Accepted_test

Systematic analysis of tandem genome amplification events in Yersinia pestis
by Konanov D.N. | Liubimova O.N. | Kovrizhnikov A.V. | Sonets I.V. | Balykova A.N. | Lukina-Gronskaya A.V. | Speranskaya A.S. | Eroshenko G.A. | Ilina E.N. | Govorun V.M. | Kutyrev V.V. | Research Institute for System Biology and Medicine of Rospotrebnadzor | Moscow Institute of Physics and Technology (National Research University) | Russian Research Anti-Plague Institute “Microbe” | Research Institute for System Biology and Medicine of Rospotrebnadzor | Russian Research Anti-Plague Institute “Microbe” | Research Institute for System Biology and Medicine of Rospotrebnadzor | Research Institute for System Biology and Medicine of Rospotrebnadzor | Russian Research Anti-Plague Institute “Microbe” | Research Institute for System Biology and Medicine of Rospotrebnadzor | Research Institute for System Biology and Medicine of Rospotrebnadzor | Russian Research Anti-Plague Institute “Microbe”
Abstract ID: 151
Event: BGRS-abstracts
Sections: [Sym 1] Section “Structural-functional organization of genomes and transcriptomics”

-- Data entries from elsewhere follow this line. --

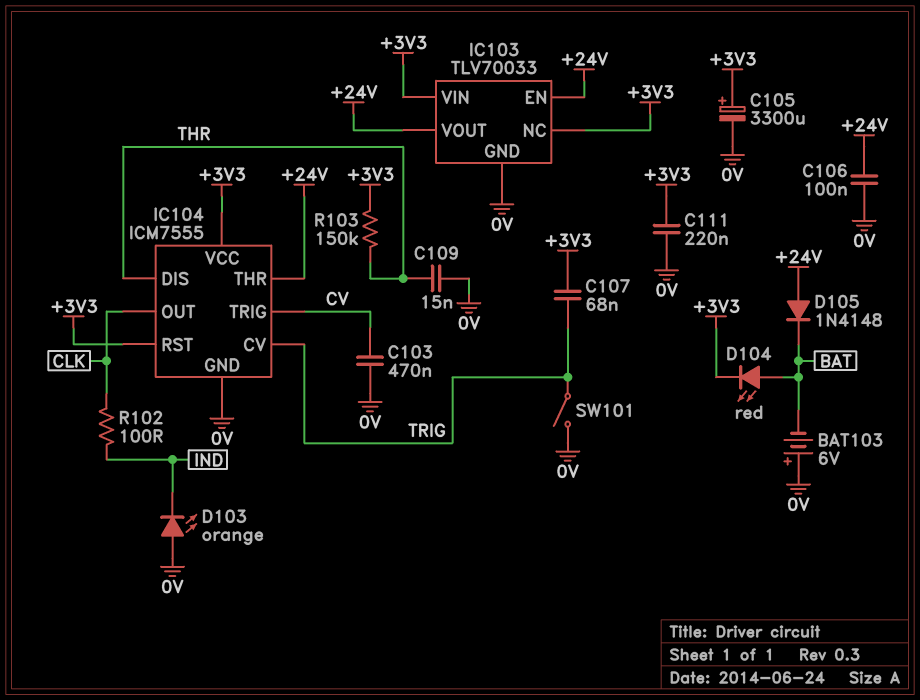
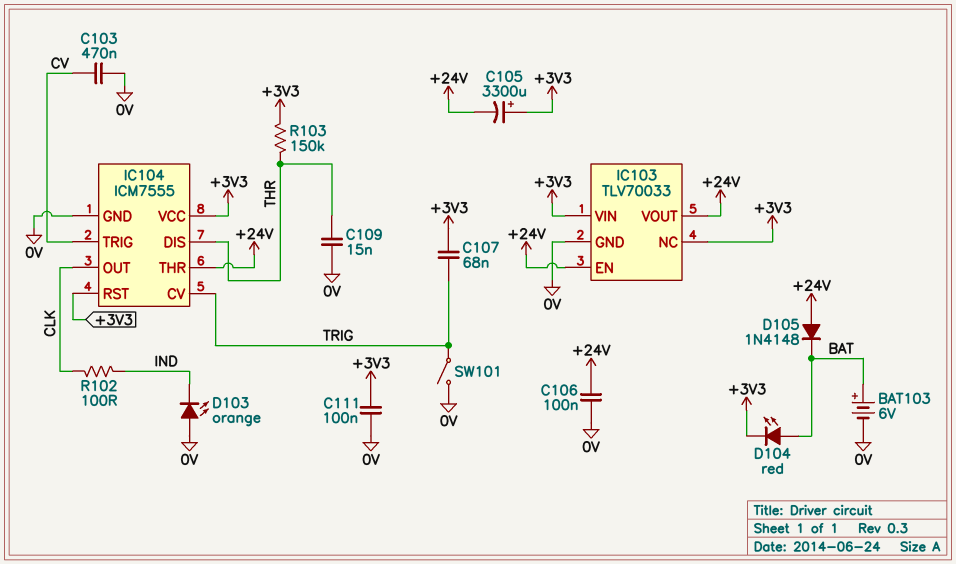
BAT103: 6V (plus 0V, minus BAT) -> 6V (plus BAT, minus 0V)
C105: 3300uF (plus +3V3, minus 0V) -> 3300uF (plus +3V3, minus +24V)
C111: 220nF (+3V3, 0V) -> 100nF (+3V3, 0V)

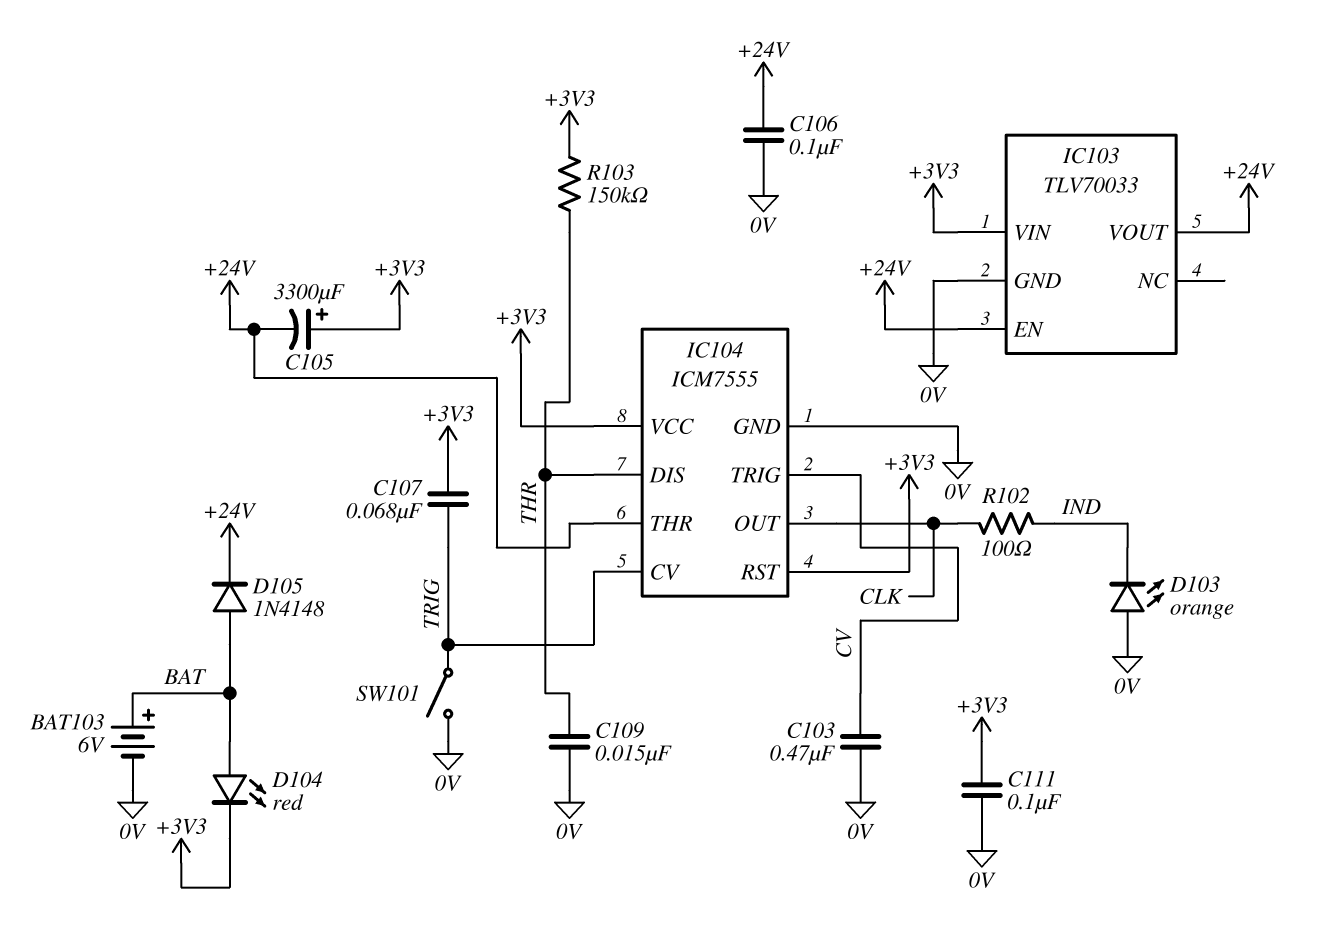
D105: diode 1N4148 (A +24V, K BAT) -> diode 1N4148 (A BAT, K +24V)
IC103 pin NC: +3V3 -> none

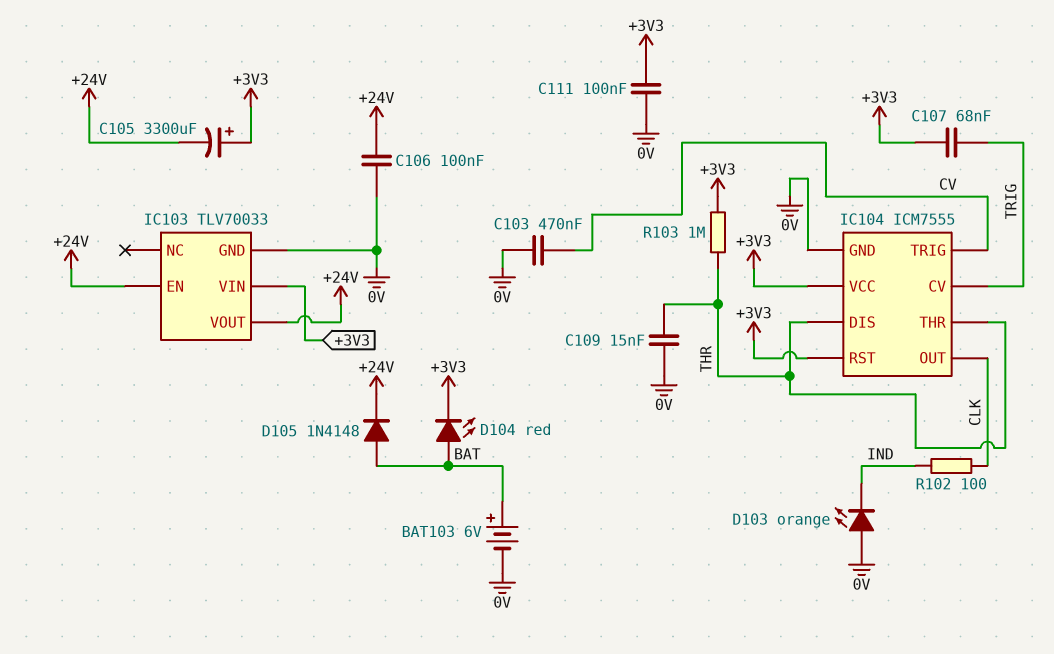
IC104 pin THR: +24V -> THR
R103: 150k (+3V3, THR) -> 1M (+3V3, THR)
SW101: switch (0V, TRIG) -> none

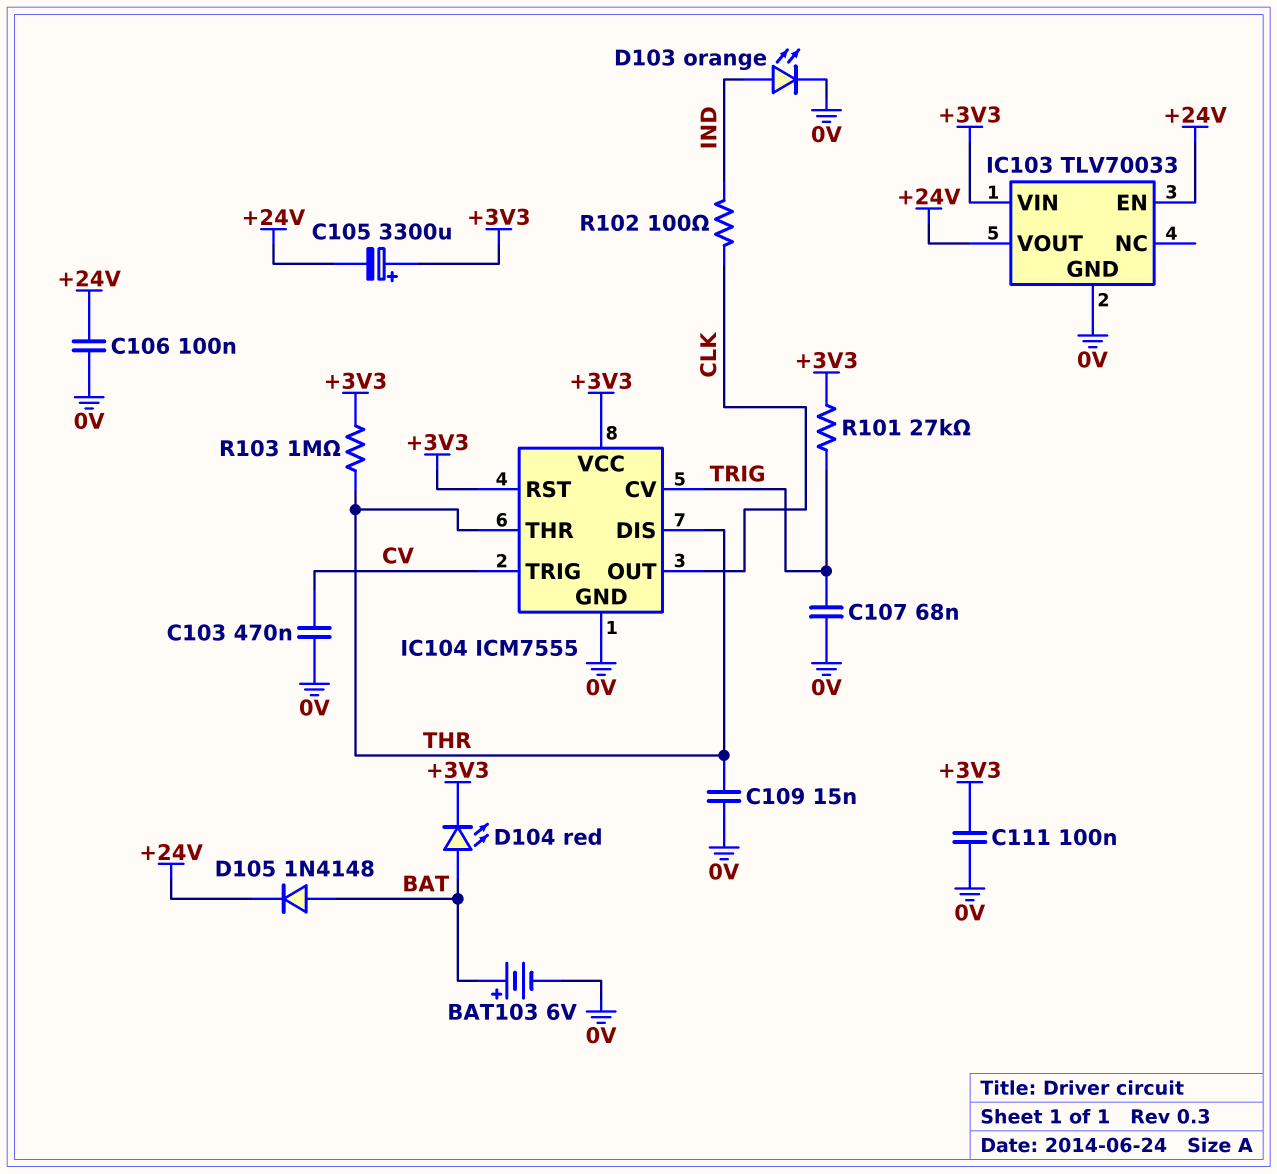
C107: 68nF (+3V3, TRIG) -> 68nF (0V, TRIG)
D103: LED orange (A 0V, K IND) -> LED orange (A IND, K 0V)
R101: none -> 27k (+3V3, TRIG)

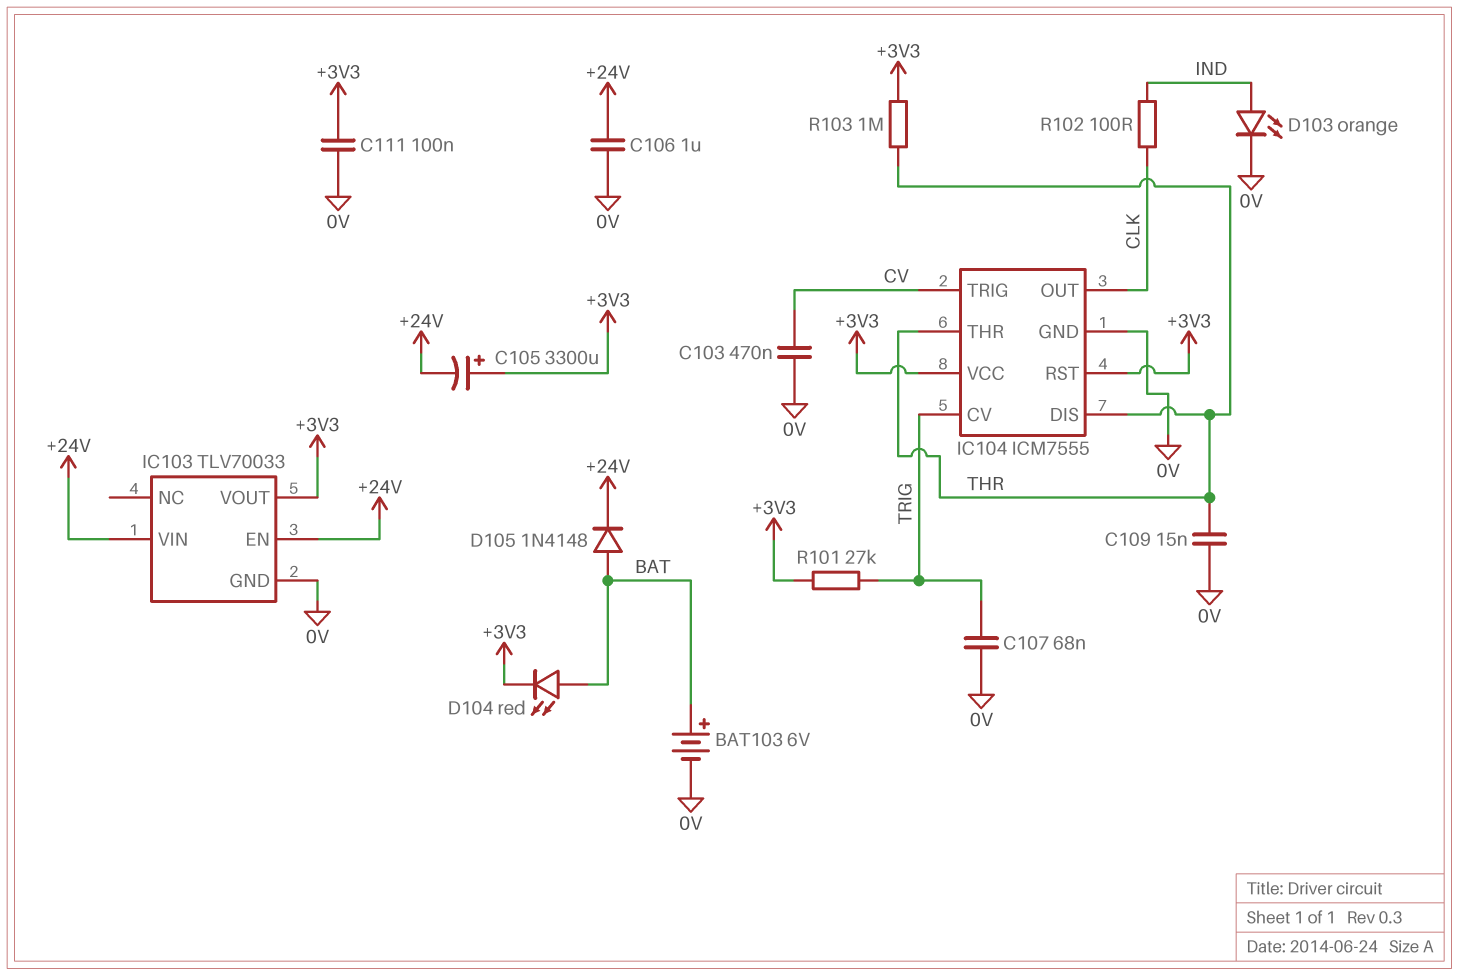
C106: 100nF (+24V, 0V) -> 1uF (+24V, 0V)
IC103 pin VIN: +3V3 -> +24V
IC103 pin VOUT: +24V -> +3V3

Tandem genome amplification is quite common in bacteria growing under stress conditions while spontaneous genome amplification events are rare, not stable and generally poorly described. In most cases, tandem amplification is a result of RecA-dependent recombination which requires short DNA repeats flanking the amplified region. Plague pathogen Yersinia pestis is a unique organism that contains an enormous number of short repeat sequences in its genome and as a result is prone to spontaneous genome rearrangements including large tandem duplication events. Now, rearrangement dynamics in Y. pestis is considered as one of its main adaptation mechanisms, and we suppose that genome amplification events also might play a role in it by affecting gene expression. In this study, we aimed to systematically consider the frequency of spontaneous genome amplification events in Y. pestis, identify their main drivers and analyze the gene content of the amplified regions.